*Passage provided*
Sharona: But unfortunately, I think that in a lot of traditional gaming systems, their best is to– grading systems, I said. Meant-
David Clark: Gaming the grading …
Sharona: in traditional grading systems, gaming the system is their best.
David Clark: Yeah.
Sharona: That’s just the reality is I find the incentives so perverse now in traditional grading that for many students, their best is to game the system. And so when you take that incentive out, you open up the opportunity for these authentic relationships.
David Clark: Absolutely. But also that really it can shake students. If a student is used to thinking in terms of my best move is to, look at this numerical system and game it in some way then if that’s not there, then what is, right? They’re not used to what the new incentive is yet and I think it takes some time and some help to see what that is.
Boz: And that kind of leads into your third one.
Sharona: That’s exactly what I was gonna say, Boz .
Boz: Nothing… i- Yeah … I’m gonna read the bolded part of that. Nothing beats building relationships.

(Dataset items)
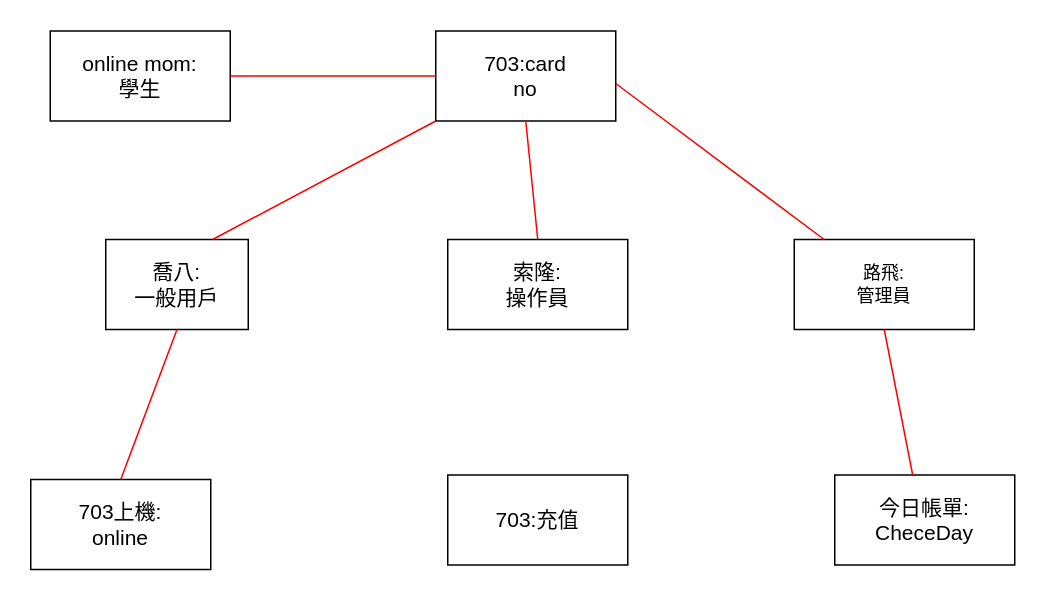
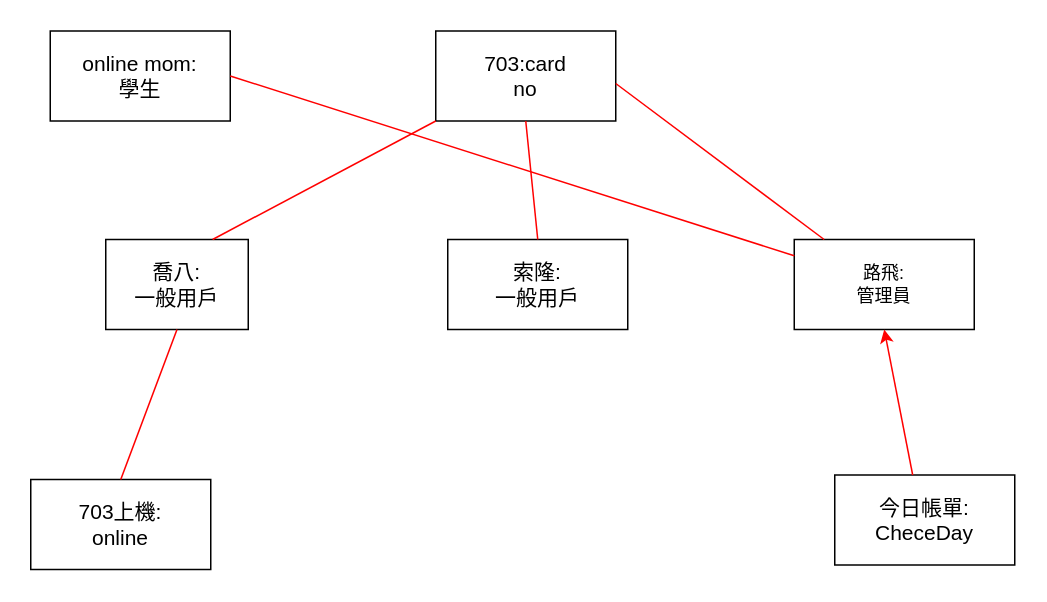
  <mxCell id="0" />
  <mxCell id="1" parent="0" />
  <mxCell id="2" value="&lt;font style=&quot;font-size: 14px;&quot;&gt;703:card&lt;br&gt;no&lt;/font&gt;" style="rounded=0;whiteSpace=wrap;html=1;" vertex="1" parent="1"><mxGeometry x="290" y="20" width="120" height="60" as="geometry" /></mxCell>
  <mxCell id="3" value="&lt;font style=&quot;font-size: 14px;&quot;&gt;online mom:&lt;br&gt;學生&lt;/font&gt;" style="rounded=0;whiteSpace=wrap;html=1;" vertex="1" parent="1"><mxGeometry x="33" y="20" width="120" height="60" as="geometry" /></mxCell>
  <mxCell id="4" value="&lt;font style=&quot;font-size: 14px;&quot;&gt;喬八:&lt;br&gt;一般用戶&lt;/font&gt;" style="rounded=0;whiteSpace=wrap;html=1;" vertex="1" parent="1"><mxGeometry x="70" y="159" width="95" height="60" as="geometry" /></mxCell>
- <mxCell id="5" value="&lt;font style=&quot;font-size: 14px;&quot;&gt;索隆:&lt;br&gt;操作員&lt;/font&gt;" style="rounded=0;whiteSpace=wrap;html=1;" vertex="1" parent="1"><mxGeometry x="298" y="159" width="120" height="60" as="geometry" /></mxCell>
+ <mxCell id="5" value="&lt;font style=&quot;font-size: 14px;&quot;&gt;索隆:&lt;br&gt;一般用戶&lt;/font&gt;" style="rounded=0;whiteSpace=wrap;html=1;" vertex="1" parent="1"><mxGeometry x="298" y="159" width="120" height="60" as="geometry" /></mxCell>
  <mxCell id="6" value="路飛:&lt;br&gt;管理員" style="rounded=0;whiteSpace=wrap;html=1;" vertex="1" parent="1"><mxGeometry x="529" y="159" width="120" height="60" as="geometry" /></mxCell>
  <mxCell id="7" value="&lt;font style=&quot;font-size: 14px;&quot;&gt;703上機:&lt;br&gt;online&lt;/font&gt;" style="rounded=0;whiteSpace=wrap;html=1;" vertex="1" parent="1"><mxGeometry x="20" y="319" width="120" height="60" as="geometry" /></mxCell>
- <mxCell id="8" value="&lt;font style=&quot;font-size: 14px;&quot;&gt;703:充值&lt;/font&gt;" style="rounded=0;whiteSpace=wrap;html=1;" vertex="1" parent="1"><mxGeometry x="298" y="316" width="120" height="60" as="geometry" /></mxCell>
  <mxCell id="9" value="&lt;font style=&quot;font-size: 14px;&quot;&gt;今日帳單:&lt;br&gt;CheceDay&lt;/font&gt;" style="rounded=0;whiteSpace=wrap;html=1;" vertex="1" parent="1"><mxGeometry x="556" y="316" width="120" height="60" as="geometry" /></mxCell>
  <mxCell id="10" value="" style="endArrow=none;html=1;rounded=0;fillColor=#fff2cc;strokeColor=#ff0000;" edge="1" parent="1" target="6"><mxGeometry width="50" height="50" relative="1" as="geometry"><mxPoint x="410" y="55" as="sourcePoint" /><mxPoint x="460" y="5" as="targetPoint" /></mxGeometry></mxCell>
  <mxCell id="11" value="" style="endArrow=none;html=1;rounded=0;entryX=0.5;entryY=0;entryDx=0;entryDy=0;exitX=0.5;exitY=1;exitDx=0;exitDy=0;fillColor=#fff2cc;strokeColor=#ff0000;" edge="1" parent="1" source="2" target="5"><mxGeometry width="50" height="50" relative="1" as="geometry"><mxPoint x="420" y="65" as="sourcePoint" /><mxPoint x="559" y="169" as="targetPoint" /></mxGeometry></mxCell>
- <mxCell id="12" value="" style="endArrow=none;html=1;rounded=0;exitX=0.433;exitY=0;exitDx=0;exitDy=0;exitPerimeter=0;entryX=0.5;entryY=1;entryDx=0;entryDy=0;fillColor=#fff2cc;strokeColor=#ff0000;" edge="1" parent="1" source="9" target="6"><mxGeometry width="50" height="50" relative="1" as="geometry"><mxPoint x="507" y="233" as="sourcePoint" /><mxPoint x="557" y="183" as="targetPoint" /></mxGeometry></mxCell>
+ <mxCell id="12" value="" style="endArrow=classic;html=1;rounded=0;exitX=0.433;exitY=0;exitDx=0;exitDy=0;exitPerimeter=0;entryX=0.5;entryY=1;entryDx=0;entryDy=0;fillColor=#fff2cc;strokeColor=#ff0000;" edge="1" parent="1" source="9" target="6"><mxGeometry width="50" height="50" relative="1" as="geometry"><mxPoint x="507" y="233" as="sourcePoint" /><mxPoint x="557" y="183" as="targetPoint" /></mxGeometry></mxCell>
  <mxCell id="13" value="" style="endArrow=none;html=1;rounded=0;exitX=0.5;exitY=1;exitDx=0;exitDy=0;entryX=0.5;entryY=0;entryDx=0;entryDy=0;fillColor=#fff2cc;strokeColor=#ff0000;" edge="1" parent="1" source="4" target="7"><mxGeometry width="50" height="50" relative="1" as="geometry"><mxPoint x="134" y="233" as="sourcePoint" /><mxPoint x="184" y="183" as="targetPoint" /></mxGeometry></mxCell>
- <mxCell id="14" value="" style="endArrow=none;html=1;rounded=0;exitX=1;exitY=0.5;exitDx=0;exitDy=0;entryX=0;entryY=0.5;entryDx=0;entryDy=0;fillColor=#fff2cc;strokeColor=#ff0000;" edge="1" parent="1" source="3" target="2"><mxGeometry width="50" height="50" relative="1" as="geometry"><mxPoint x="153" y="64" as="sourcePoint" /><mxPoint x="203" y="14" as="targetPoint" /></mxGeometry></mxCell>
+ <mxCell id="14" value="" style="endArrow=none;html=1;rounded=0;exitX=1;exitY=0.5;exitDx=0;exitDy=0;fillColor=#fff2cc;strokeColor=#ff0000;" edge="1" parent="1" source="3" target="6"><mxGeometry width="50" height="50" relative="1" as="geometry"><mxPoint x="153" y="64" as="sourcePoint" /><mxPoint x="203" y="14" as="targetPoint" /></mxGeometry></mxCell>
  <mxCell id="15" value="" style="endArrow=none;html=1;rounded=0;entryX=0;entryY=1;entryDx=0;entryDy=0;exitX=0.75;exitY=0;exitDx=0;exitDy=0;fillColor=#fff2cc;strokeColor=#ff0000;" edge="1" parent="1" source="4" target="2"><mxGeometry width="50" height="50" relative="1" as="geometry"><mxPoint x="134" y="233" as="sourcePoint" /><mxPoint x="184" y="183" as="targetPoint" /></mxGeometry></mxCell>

...

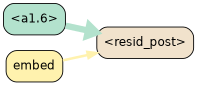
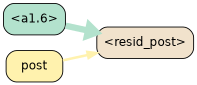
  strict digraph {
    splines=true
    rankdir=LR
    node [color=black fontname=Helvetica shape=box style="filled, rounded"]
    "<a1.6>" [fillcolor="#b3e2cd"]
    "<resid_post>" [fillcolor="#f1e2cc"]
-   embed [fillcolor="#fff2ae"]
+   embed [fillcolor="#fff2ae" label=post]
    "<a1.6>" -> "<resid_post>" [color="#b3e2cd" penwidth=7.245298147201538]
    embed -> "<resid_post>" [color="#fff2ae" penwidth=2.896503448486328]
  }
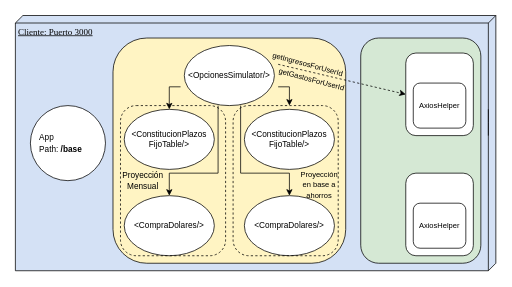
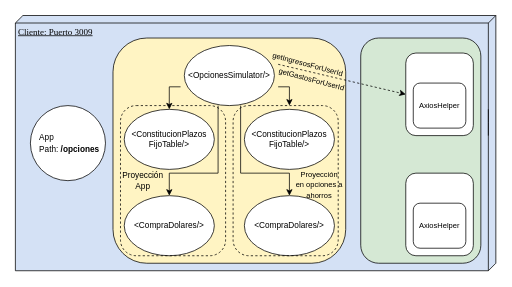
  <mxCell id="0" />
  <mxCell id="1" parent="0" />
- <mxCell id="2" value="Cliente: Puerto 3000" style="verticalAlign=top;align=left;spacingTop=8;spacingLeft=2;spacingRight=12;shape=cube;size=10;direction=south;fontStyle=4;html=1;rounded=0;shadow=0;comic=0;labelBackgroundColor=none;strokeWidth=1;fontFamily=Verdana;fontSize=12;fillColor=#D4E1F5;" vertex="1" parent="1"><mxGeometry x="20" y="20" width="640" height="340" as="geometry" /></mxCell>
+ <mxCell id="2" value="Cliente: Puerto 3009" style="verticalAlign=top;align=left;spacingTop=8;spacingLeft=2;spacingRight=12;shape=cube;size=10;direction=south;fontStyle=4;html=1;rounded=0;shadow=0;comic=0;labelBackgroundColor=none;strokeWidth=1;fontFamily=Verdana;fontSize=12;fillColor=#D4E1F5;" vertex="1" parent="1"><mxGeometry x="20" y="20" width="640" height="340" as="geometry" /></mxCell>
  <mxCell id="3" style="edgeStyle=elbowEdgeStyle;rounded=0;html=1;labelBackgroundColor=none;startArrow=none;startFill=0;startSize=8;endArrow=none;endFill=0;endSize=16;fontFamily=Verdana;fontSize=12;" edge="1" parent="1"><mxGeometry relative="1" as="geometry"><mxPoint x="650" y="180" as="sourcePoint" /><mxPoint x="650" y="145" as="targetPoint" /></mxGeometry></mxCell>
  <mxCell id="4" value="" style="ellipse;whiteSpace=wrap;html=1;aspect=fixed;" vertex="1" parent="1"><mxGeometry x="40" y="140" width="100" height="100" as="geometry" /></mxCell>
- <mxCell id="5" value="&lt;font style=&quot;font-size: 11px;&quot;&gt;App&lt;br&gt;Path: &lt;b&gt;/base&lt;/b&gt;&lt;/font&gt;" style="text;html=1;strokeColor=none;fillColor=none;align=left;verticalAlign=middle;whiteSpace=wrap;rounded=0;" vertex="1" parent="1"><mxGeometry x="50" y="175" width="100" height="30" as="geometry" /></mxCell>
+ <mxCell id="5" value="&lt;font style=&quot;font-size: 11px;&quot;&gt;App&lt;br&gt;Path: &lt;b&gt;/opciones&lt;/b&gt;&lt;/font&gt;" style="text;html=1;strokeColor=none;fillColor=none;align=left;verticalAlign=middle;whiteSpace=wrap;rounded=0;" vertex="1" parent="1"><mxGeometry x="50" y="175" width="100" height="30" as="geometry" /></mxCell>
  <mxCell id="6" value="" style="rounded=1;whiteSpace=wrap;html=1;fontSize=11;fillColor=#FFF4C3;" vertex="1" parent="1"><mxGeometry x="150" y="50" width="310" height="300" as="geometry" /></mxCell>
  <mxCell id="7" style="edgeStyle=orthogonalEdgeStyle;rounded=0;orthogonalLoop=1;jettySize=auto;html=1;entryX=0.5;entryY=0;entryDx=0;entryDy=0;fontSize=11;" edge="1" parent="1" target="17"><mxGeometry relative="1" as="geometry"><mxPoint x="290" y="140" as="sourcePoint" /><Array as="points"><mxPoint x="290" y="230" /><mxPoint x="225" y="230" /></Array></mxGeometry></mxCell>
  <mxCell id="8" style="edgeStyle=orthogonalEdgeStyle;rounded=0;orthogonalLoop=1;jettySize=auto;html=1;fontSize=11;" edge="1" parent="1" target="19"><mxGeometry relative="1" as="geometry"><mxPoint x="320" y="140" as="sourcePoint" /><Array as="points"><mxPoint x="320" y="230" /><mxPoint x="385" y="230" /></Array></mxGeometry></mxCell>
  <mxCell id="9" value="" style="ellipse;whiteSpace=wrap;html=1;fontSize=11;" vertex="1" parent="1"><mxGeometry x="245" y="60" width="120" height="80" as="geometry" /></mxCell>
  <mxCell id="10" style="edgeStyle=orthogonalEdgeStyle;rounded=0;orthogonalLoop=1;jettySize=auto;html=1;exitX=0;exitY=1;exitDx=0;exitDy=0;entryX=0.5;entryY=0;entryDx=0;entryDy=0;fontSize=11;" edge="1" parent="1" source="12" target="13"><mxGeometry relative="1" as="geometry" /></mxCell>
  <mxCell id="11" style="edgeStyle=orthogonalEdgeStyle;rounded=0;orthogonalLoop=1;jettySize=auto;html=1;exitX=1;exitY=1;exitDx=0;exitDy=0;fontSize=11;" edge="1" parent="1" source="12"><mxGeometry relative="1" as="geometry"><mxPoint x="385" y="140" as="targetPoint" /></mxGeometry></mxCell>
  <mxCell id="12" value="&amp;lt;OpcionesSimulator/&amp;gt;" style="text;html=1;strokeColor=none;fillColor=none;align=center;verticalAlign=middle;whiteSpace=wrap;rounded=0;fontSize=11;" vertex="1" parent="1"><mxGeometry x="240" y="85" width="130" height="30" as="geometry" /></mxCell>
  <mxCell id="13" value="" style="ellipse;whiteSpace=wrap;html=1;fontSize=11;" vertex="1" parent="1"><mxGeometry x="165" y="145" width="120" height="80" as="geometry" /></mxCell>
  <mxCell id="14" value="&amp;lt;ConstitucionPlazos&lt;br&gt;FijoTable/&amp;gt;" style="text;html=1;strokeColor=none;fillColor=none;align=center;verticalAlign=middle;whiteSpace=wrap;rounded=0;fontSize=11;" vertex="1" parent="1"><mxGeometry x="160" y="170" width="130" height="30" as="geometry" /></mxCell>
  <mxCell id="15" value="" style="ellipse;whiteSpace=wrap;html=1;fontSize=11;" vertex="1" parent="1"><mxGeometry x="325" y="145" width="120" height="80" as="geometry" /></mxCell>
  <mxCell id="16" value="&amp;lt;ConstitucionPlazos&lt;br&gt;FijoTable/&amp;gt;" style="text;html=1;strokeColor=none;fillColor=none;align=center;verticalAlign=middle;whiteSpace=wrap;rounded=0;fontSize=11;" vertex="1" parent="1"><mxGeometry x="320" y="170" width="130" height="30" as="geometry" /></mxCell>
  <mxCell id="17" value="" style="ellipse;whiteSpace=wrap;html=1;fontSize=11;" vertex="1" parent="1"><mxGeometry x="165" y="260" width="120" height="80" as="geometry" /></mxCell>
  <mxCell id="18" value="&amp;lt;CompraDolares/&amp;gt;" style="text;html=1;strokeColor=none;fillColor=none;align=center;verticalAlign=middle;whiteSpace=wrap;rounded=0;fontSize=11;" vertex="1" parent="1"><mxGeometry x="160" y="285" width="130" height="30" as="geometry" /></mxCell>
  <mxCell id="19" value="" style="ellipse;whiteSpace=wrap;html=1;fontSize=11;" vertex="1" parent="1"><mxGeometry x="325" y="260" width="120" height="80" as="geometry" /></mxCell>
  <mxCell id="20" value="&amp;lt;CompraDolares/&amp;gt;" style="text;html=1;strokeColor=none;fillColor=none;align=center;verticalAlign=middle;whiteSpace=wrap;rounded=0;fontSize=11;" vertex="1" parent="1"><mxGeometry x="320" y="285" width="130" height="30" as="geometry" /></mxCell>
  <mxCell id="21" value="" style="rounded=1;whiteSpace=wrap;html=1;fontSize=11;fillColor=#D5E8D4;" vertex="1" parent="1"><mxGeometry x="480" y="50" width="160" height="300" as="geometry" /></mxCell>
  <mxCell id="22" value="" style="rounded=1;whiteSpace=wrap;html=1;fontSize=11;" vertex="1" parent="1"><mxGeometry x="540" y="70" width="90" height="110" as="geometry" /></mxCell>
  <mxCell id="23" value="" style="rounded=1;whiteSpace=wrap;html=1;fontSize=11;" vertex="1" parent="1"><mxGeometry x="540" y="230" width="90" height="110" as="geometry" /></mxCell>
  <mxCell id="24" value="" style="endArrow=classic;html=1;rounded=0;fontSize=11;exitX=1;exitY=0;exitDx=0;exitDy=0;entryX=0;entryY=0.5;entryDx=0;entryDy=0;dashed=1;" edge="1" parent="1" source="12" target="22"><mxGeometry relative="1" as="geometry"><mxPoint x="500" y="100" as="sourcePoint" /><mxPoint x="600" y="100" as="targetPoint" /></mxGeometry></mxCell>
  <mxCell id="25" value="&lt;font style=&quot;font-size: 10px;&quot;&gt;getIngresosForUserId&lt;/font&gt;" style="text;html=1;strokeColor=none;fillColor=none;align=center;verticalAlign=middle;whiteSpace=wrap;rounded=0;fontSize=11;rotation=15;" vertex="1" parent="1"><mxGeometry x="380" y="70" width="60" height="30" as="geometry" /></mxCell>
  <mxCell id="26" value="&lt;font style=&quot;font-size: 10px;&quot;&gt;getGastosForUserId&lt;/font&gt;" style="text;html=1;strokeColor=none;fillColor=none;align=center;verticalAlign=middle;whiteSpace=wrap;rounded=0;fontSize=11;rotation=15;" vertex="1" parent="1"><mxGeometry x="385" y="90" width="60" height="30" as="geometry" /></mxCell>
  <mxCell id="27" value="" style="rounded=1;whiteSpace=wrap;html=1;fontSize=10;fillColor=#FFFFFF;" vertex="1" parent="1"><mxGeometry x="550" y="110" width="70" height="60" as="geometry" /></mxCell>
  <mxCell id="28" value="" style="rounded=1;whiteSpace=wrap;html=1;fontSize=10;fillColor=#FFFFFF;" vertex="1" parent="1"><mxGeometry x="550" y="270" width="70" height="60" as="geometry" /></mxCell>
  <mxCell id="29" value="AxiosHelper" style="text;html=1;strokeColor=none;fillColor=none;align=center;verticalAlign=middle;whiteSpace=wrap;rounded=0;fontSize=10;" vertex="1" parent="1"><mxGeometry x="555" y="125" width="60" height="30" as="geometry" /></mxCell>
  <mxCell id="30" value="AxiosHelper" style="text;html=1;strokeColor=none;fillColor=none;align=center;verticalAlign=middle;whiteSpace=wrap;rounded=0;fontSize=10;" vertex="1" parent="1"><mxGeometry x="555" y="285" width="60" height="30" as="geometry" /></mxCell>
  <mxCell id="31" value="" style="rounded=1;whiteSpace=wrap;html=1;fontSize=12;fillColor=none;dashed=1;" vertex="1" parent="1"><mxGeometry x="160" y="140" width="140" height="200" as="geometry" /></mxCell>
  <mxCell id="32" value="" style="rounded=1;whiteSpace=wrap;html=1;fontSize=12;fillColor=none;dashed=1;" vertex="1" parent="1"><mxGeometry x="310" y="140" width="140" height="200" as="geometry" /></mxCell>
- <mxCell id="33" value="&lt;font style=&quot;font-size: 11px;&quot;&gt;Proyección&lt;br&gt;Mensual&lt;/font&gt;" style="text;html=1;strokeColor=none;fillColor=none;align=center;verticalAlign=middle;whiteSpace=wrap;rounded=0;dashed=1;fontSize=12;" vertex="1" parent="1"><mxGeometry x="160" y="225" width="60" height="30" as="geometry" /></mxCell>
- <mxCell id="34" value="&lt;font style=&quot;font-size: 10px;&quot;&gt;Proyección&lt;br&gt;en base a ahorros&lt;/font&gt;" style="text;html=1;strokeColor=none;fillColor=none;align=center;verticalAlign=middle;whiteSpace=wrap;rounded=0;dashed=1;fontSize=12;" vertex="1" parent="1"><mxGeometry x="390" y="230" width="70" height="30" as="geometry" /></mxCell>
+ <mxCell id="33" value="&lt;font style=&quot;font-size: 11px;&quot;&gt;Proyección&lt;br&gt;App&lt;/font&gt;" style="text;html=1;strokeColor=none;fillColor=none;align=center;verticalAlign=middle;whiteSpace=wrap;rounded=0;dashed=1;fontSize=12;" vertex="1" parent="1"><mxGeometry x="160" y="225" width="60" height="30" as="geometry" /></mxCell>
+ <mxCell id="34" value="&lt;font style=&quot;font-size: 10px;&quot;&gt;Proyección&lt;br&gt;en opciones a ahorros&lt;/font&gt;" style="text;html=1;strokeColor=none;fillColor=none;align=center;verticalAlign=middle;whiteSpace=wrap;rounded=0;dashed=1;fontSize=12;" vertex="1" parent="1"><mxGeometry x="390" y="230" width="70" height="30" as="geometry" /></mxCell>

*Required actions*
1) In the grading transcript, condense the paragraph that begins "Absolutely. But also that really it can shake students" into a shorter version that keeps its main points.
2) Duplicate the portion of the grading transcript that starts at the words "David Clark: Yeah." and ends after the words "your third one.".

*Outputs*
1) Removing grading incentives can unsettle students. Those used to gaming a numerical system may not know what replaces it. It takes time and help for them to see the new incentive.

2)
David Clark: Yeah.
Sharona: That’s just the reality is I find the incentives so perverse now in traditional grading that for many students, their best is to game the system. And so when you take that incentive out, you open up the opportunity for these authentic relationships.
David Clark: Absolutely. But also that really it can shake students. If a student is used to thinking in terms of my best move is to, look at this numerical system and game it in some way then if that’s not there, then what is, right? They’re not used to what the new incentive is yet and I think it takes some time and some help to see what that is.
Boz: And that kind of leads into your third one.